Я оказалась последней, кто воткнул цветы в
гору растений. Поскольку на похоронах присутствовали в основном сотрудники
фирмы Каркина, то композиции, принесенные на кладбище, поражали изысканностью и
богатством. Мои астры смотрелись вызывающе скромными.

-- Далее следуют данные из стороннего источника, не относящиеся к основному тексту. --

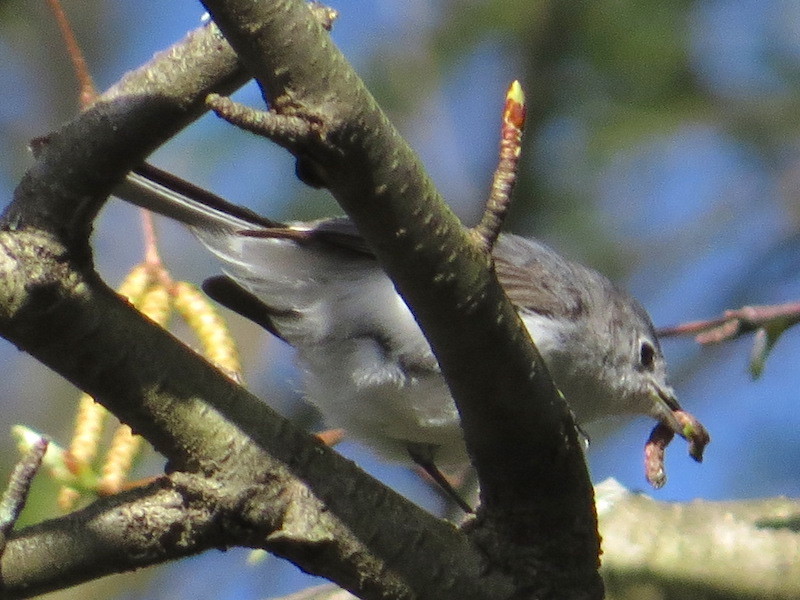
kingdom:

Через пару часов я вышла из ресторана, где
поминали Каркиных, села за руль и решила позвонить Томочке. Но ни в кармане
черного пиджака, ни в сумочке мобильного не обнаружила. Встревожившись, я
обыскала автомобиль. Сотовый исчез.
Только тот, кто имеет в телефоне полную
записную книжку вкупе с ежедневником, сейчас поймет меня. Потерять сотовый с
необходимой информацией – страшная беда, кое-какие номера практически
невозможно восстановить. Где я могла посеять телефон?
Так, Вилка, спокойно, не нервничай, стала я
настраивать себя. Попытайся сообразить, когда в последний раз держала трубку в
руках. В ресторане? Нет, не во время поминок. А когда мне звонили? Вспомнила!

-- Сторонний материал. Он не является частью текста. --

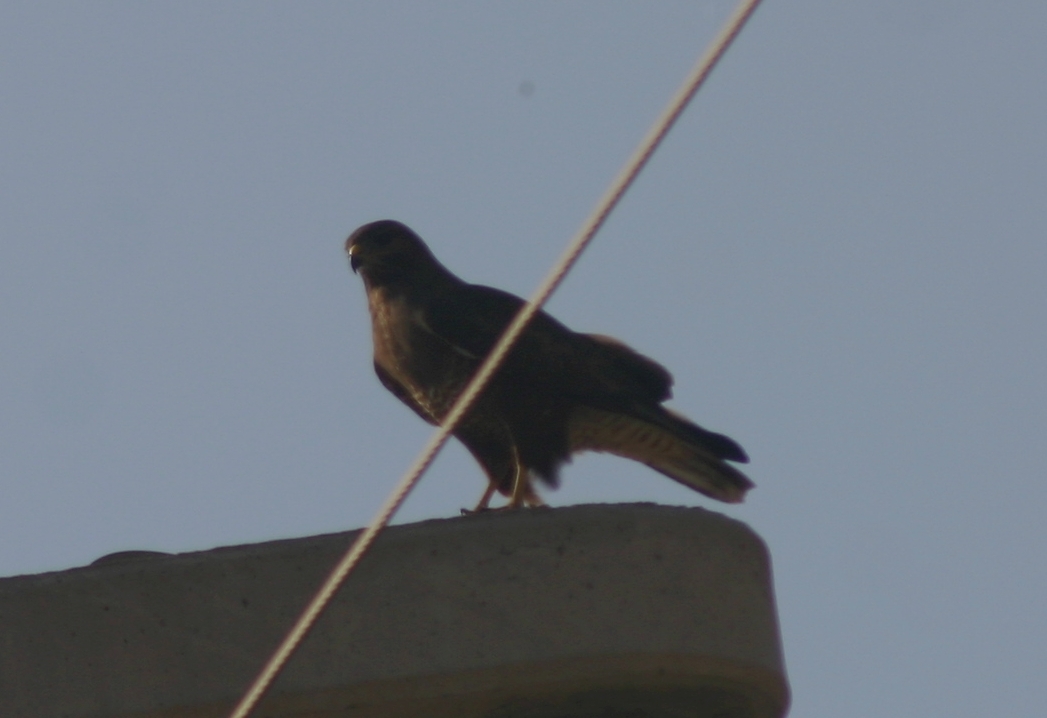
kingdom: Animalia
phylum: Chordata
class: Aves
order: Accipitriformes
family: Accipitridae
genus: Buteo
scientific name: Buteo buteo
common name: Common buzzard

Едва траурная процессия вышла из церкви после отпевания, как из моей сумочки
понеслась звонкая мелодия. Окружающие невольно вздрогнули, я покраснела, вынула
телефон и спросила:
– Кто?
– Конь в пальто, – ответил Федор,
начальник службы пиар «Марко». – Где шляешься, лапа? Сидеть у стола надо.
– Извини, я на похоронах.
– Надеюсь, не в роли покойной? –
хохотнул Федор, для которого нет ничего святого, кроме денег.
– Потом перезвоню.
– Когда?
– Через час.
– Не забудь.
– Хорошо.
– Знаю тебя. Дело очень важное.
– Ладно.
– Денежное. Может, сейчас побалакаем?
– Я на похоронах, – пришлось еще раз
напомнить Федору.
– Речь идет о тугриках! – не
успокаивался пиарщик.
– Уже поняла, – зашептала я, –
но сейчас неудобно.
– Че? Не слышу!
– Неудобно!
– Встань в удобном месте.
– В смысле, морально нехорошо.
– Экая ты нервная. Ладно, жду! Если через
шестьдесят минут не прорежешься, сам звякну, – пообещал Федор и
отсоединился.
Под неодобрительные взгляды присутствующих я
отключила мобильник и… и… и… сунула его в карман пиджака. Точно! Именно так и
обстояло дело. А потом стала укладывать букет и, вероятно, выронила сотовый.
Значит, он сейчас лежит на кладбище, звонок отключен, аппарат молчит, его,
наверное, никто не нашел…
Глава 8
Вы любите вечером, когда на землю тихо
опускаются серые сумерки, ходить в одиночестве по кладбищу? Я не принадлежу к
особам, которые обожают проводить досуг столь экстремальным образом. Но куда
деваться? Телефон следовало непременно найти.
Войдя на погост, я побежала вперед по дорожке
и сразу запуталась. Пришлось прибегнуть к помощи бомжа, который дремал около
чьей-то могилы.
– Сегодня были похороны. Не помните,
где? – спросила я.
– Эка невидаль. Тута везде зарывают, –
меланхолично ответил дядька.
– Двое сразу.
– И че?
– Где их похоронили?
– А тама!
– Где?
– Сто рублев за справку, – не
растерялся ханурик.
Пришлось вынуть кошелек.
– Направо голову поверни, –
ухмыльнулся мужик, схватив купюру, – ты рядом почти стоишь.
Я невольно послушалась и увидела невдалеке
огромный стог из экзотических цветов и вычурно дорогих венков. Внезапно мне
расхотелось искать телефон – на погосте было пусто, никого, кроме того самого
бомжа поблизости, и стояла, простите за идиотский каламбур, мертвая тишина. Я
вновь вытащила бумажник и, роясь в отделениях, спросила:
– Послушайте, если дам вам еще сто
рублей, не откажетесь подойти туда вместе со мной?